By this time I was again in position, and Dickey dropped a second bomb. The bomb detonated about thirty feet away from her. Only the very top of her conning-tower was showing. And then she vanished.
The little fountain had been fatal.
Later on in the same day, in the vicinity where the submarine had been met, Gordon and Faux in one boat, and Hallinan and Hodson in another, were surprised from the rear by four enemy seaplanes. The Huns failed to get home with the first attack and sheered off, and as they proved faster than the boats they could not be brought to action.
About this time, on an absolutely clear day, with no wind, and in a boat with a well-tested compass, conditions under which navigation should be certain and easy, I was extremely surprised and annoyed to arrive over the position where I thought the North Hinder should be and not see her.
I buzzed round in a circle, saw that my compass card was apparently all right, took a look at my notes of navigation, compared my watch with the watches of the crew, and then felt quite helpless.
On straightening up the machine, and deciding to carry on the patrol, I saw a black speck on the water about fourteen miles away. Through the binoculars I thought it looked like the North Hinder, but it appeared more bulky than usual and smoke seemed to be coming from it.

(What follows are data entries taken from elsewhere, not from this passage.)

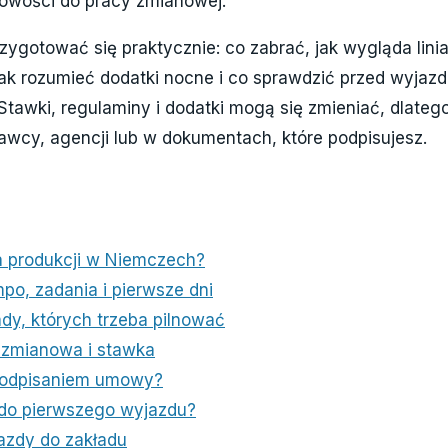
towości do pracy zmianowej.
zygotować się praktycznie: co zabrać, jak wygląda lini
ak rozumieć dodatki nocne i co sprawdzić przed wyjazde
 Stawki, regulaminy i dodatki mogą się zmieniać, dlate
awcy, agencji lub w dokumentach, które podpisujesz.
a produkcji w Niemczech?
mpo, zadania i pierwsze dni
dy, których trzeba pilnować
 zmianowa i stawka
podpisaniem umowy?
 do pierwszego wyjazdu?
azdy do zakładu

Deciding that I had made some silly error in time or course I started off for the light-ship, and found when I got near it that two tugs were lugging it along at about six knots towards the Dutch coast. It was being taken in to be repainted and overhauled. The following day a new North Hinder, with the paint of the name very white and the red sides unstained by rust, was lying at the moorings on the shoal. The new vessel could be told from the old one by a small black ball on the mast above the lantern, a decoration which the original light-vessel did not possess.
On the morning of September 13th the Commander of a Harwich submarine was coming in from a four days' surface patrol outside the mine-fields in the Bight of Heligoland. He was one of the little lot of submarines who kept the continuous watch, day and night, for the coming out of the German High Sea Fleet. But he had been relieved, and had come down homeward bound past Terschelling, across the Brown Ridge, and when near the North Hinder, finding he was a bit early, he went to the bottom to rest.
He had been down but a short time when he heard through the E-boat's ears, which are hydrophones, the propeller noises of another submarine. It was on the surface and passed directly over him.